A queridinha do papai
A relação conflituosa entre a irmã de Kevin Arnold e o pai é o foco deste episódio que também me arranca lágrimas: Karen, uma hippie incorrigível, parece detestar a família nos moldes patriarcais a que pertence, afastando-se cada vez mais de suas origens. Chega a visivelmente rejeitar a festa preparada pelos seus familiares em comemoração a seu próprio aniversário. É a última discussão, no entanto, entre pai e filha: ao final, Sr. Arnold parece finalmente ter percebido que não há alternativa, precisa deixá-la partir.
“Na noite em que minha irmã fez 18 anos, muita coisa aconteceu, talvez mais do que ela pensasse, porque, naquela noite, quando papai deixou que Karen saísse, ele deixou também que ela fosse embora. Talvez tenha que ser assim: os filhos partem, os pais ficam.
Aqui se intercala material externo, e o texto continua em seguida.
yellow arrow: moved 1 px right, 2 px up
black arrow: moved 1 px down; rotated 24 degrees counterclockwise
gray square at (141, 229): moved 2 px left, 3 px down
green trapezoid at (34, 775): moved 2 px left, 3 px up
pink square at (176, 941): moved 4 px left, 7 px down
No entanto, há coisas mais profundas do que o tempo e a distância: seu pai sempre será seu pai, e sempre deixará uma luz acesa para você.”
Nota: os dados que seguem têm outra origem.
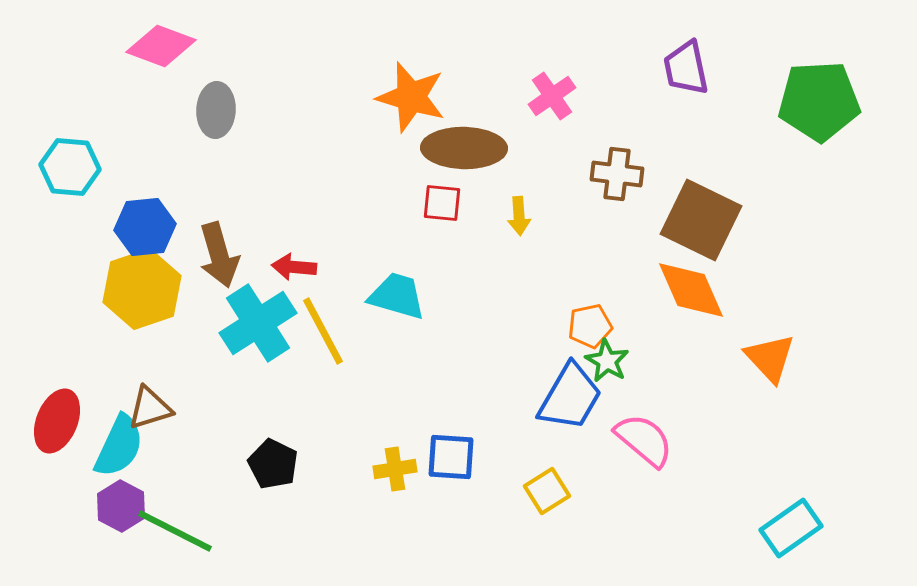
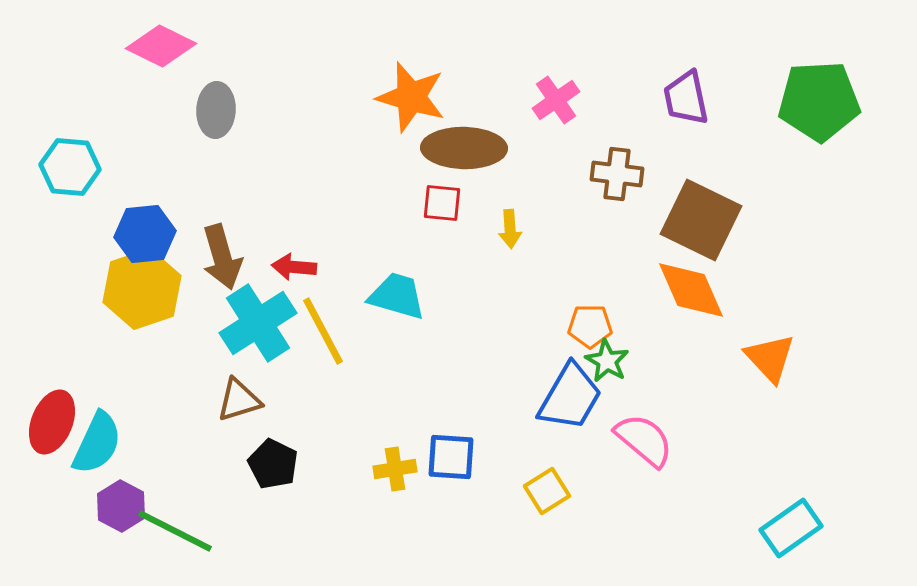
pink diamond: rotated 6 degrees clockwise
purple trapezoid: moved 30 px down
pink cross: moved 4 px right, 4 px down
yellow arrow: moved 9 px left, 13 px down
blue hexagon: moved 7 px down
brown arrow: moved 3 px right, 2 px down
orange pentagon: rotated 12 degrees clockwise
brown triangle: moved 89 px right, 8 px up
red ellipse: moved 5 px left, 1 px down
cyan semicircle: moved 22 px left, 3 px up
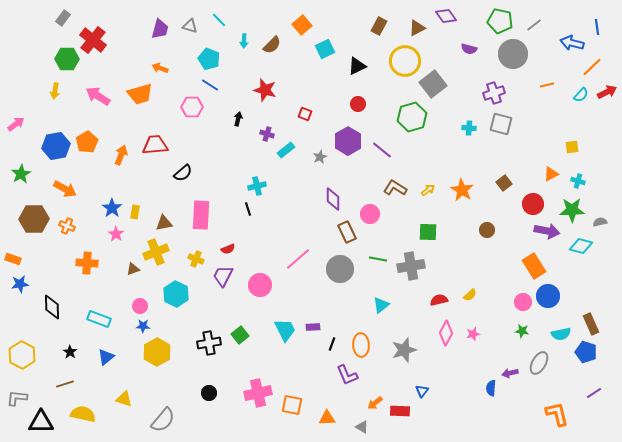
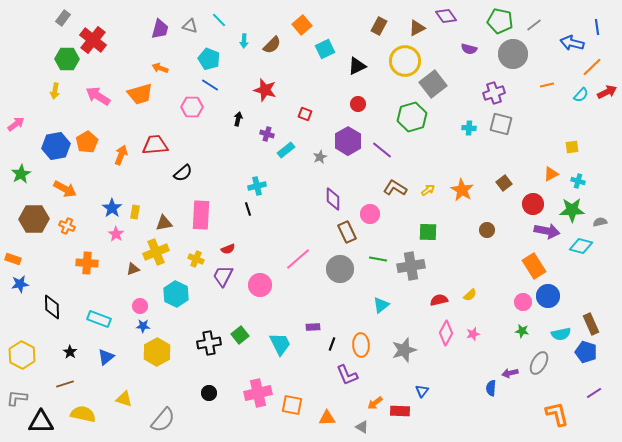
cyan trapezoid at (285, 330): moved 5 px left, 14 px down
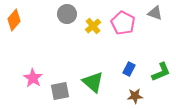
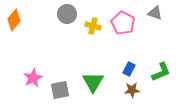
yellow cross: rotated 35 degrees counterclockwise
pink star: rotated 12 degrees clockwise
green triangle: rotated 20 degrees clockwise
gray square: moved 1 px up
brown star: moved 3 px left, 6 px up
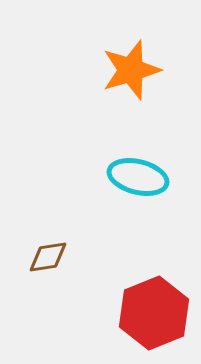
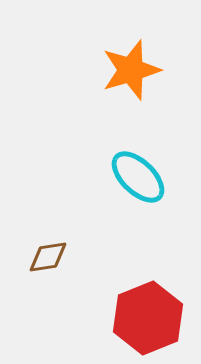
cyan ellipse: rotated 30 degrees clockwise
red hexagon: moved 6 px left, 5 px down
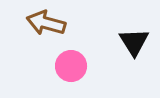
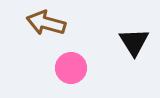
pink circle: moved 2 px down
Dizem que só entendemos os pais quando nos tornamos adultos. É o que acontece entre Karen e seu pai nos episódios posteriores, especialmente depois de seu casamento, de sua partida para o exterior com o companheiro e de sua gravidez. Gosto destes episódios com Karen porque também são verdadeiros registros de época: o casamento, realizado apenas porque já morava como o namorado, o que, nos anos 60, ainda era inadmissível, dispensa o vestido branco e a presença de um padre — é uma cerimônia hippie realizada no quintal de sua casa, estilo paz e amor. Na cena em que Karen experimenta o vestido de noiva que queriam que usasse, ela deixa claro, para o espanto da mãe, que já vinha tendo relações sexuais com o futuro marido, outro tabu da época — exigia-se das mulheres que se casassem virgens.



Voltando para casa
Outro registro de época, perceptível já nos primeiros minutos deste que é outro de meus episódios prediletos de Anos Incríveis: “Em 1972, o país estava em guerra. Com seu exército, com seus ideais, consigo mesmo. Os sonhos dos anos 60 enfrentavam uma nova década. Aconteciam coisas em toda parte.”
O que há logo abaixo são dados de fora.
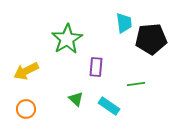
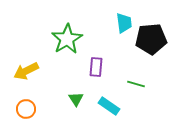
green line: rotated 24 degrees clockwise
green triangle: rotated 14 degrees clockwise
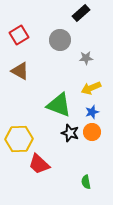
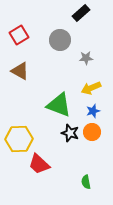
blue star: moved 1 px right, 1 px up
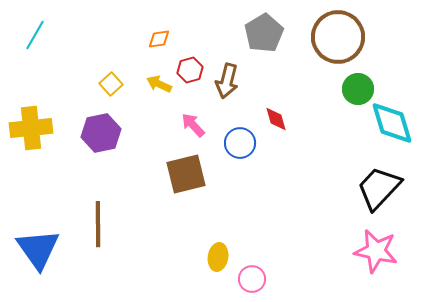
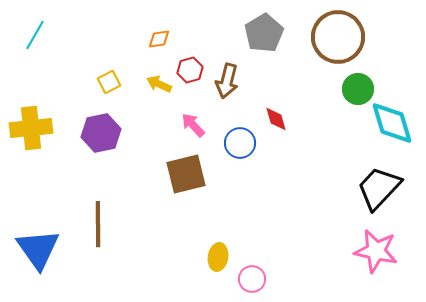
yellow square: moved 2 px left, 2 px up; rotated 15 degrees clockwise
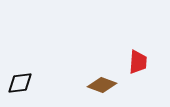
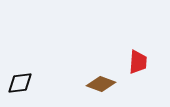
brown diamond: moved 1 px left, 1 px up
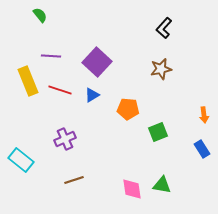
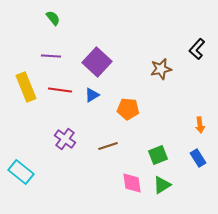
green semicircle: moved 13 px right, 3 px down
black L-shape: moved 33 px right, 21 px down
yellow rectangle: moved 2 px left, 6 px down
red line: rotated 10 degrees counterclockwise
orange arrow: moved 4 px left, 10 px down
green square: moved 23 px down
purple cross: rotated 30 degrees counterclockwise
blue rectangle: moved 4 px left, 9 px down
cyan rectangle: moved 12 px down
brown line: moved 34 px right, 34 px up
green triangle: rotated 42 degrees counterclockwise
pink diamond: moved 6 px up
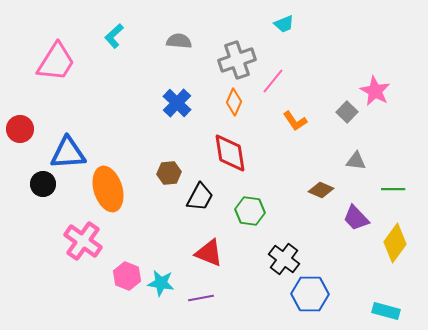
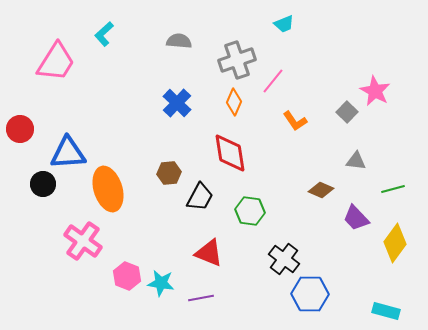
cyan L-shape: moved 10 px left, 2 px up
green line: rotated 15 degrees counterclockwise
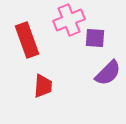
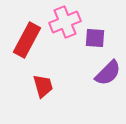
pink cross: moved 4 px left, 2 px down
red rectangle: rotated 48 degrees clockwise
red trapezoid: rotated 20 degrees counterclockwise
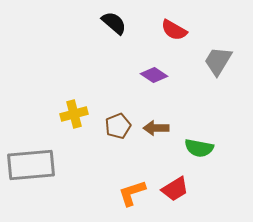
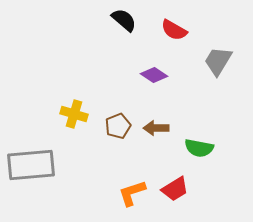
black semicircle: moved 10 px right, 3 px up
yellow cross: rotated 32 degrees clockwise
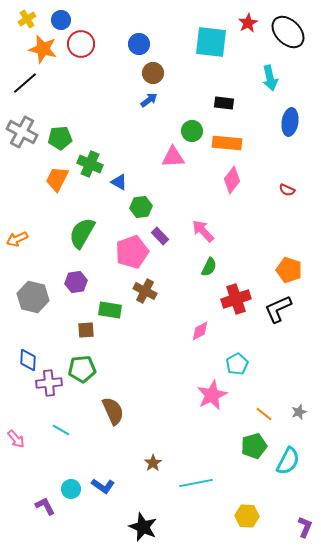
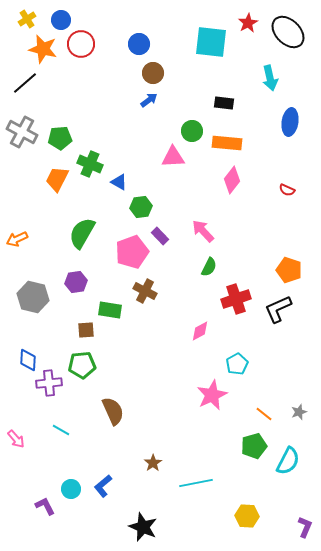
green pentagon at (82, 369): moved 4 px up
blue L-shape at (103, 486): rotated 105 degrees clockwise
Nesse episódio, acompanhamos o dificultoso retorno para casa de um jovem soldado que estivera na guerra do Vietnã. São visíveis a tristeza e a culpa que carrega em seus ombros pelas pessoas que lá precisou matar. Nas palavras de Kevin, “1972 foi uma época muito louca. Garotos jogavam futebol, dirigiam carros, iam à escola, festejavam a vida, enquanto soldados heróis e seus irmãos lutavam para encontrar o caminho de casa depois da guerra.”  


Dia da independência
O último episódio, aquele a que não posso assistir sem uma certa dose de melancolia em meu coração pelo clima de despedida que carrega em si. Dá sequência ao enredo iniciado no episódio anterior, O Verão, que tinha como introdução as seguintes palavras de Kevin Arnold: “Lembro de uma ocasião, de um lugar, de um 4 de julho em especial, das coisas que vi nessa década de guerra e de mudança. Lembro de como foi crescer entre  as pessoas e os lugares que eu amava. Mais do que tudo, lembro de como foi ir embora.”
CONTÉM SPOILER Dia da independência é o episódio em que Kevin Arnold nos conta, por exemplo, não ter ficado com a Winnie, a menina a quem amava tanto; também conta ter perdido seu pai não muito tempo depois daquele dia; mas o que ainda parte o meu coração sempre que torno a assisti-lo são suas palavras finais: “A gente cresce num instante; um dia, estamos de fraldas; no outro dia, vamos embora; mas as recordações da infância ficam conosco por muito tempo. Lembro de um lugar, de uma cidade, de uma casa, como uma porção de casas; de um jardim, como uma porção de outros jardins; de uma rua, como uma porção de outras ruas. A verdade é que, depois de tanto tempo, ainda me recordo: foram anos incríveis.”